It’s Friday night and we know what that means… When COPS was released back in 1989 it gained notoriety quickly and has kept audience throughout the years. It is now 2017 and A&E has brought us Live PD. Hollywood Reporter interviews the show’s host, Dan Abrams, who discusses thing from social media, behind-the-scenes action, to Black Lives Matter.
No one was clamoring for another Cops. But in October 2016, three years into the Black Lives Matter movement, A&E’s promise of “transparency” and “clarity” with Live PD, which follows police from across the country in real time, resonated.
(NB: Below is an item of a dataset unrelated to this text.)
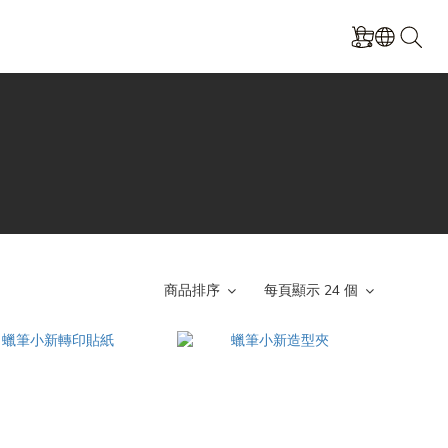
商品排序
每頁顯示 24 個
The docuseries’ disturbing, sometimes dull but always authentic look at law enforcement (three-hour episodes air twice weekly) has scored, with ratings surging 136 percent since its debut, hitting 2.5 million viewers in July; the network has ordered 300 more hours. “I don’t know that we expected it would be quite this successful,” says host Dan Abrams, who spoke with THR ahead of the second cycle’s Oct. 6 premiere.
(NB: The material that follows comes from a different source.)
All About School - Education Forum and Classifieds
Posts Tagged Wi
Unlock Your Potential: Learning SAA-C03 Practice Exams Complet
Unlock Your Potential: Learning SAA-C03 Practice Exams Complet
Why has Live PD resonated with audiences?
With Cops, you’re taping the greatest moments and creating a highlight reel. You know how it’s going to end, to some degree. There’s going to be some wild moment and a person’s going to get arrested. What we’re showing is real, real. It gives people a better sense of what police deal with on a more regular basis. It’s the equivalent of a ride-along. A crude example is that a couple of times someone who’s been detained or arrested has decided to urinate in the police car, and you know who ends up cleaning it? The police officer.
How do you decide what to air or not air?
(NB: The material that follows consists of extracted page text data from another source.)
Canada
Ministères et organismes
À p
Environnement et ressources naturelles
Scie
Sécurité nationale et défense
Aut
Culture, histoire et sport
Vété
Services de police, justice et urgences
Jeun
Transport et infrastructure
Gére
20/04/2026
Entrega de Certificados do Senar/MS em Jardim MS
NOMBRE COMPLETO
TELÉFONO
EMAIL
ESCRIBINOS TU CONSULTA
We’re on a tape delay that varies from show to show. There are things that we thought we were going to put on the air which, thanks to the delay, we didn’t. Examples would be if we realize that someone is mentally ill who is dealing with a police officer. If we realize that it is an incredibly sensitive domestic incident involving children, we won’t air it. Or if an undercover officer ends up in a shot.
What role has social media played?
[People on social media] have actually helped with information. There have been times when we haven’t seen something, the officers didn’t see something, but people watching on TV have a different angle. They see someone has thrown drugs out and they tweet about it. The police department then sees the tweets and goes back and finds the drugs.
Looking at season one, is there a particular breakout moment that stands out?
There was one incident in particular that became national news. A deputy in Richland County named Chris Mastrianni had been chasing a vehicle and it turned into an extensive chase and the vehicle eventually flipped over. A guy gets out of the car and pulls his 2-year-old by the hair out of the car. Eventually, Mastrianni’s able to separate the guy from his daughter and he tackles the guy and the guy gets arrested. But it was a really heart-wrenching moment because it involved this little girl. It was really emotional for us watching it and I know it was emotional for people at home.
How have police officers reacted to the show?
They appreciate that this allows people to see a bigger picture of what police officers do. There are occasions when we will say something or something will be shown that the department isn’t thrilled with, but that’s part of transparency. And that’s just part of what the show is.
How has the show impacted the conversation around police brutality and Black Lives Matter?
Live PD is an extension, to some degree, of body cameras. There’s an argument to be made that the public has a right to see how the people that they’re paying to engage and lead law enforcement are doing their jobs. You have people who love law enforcement who are watching [the show] in one way, and people who distrust law enforcement potentially watching it in another way. But I think that’s all a good thing. If body cameras and our cameras lead to better policing, that’s great.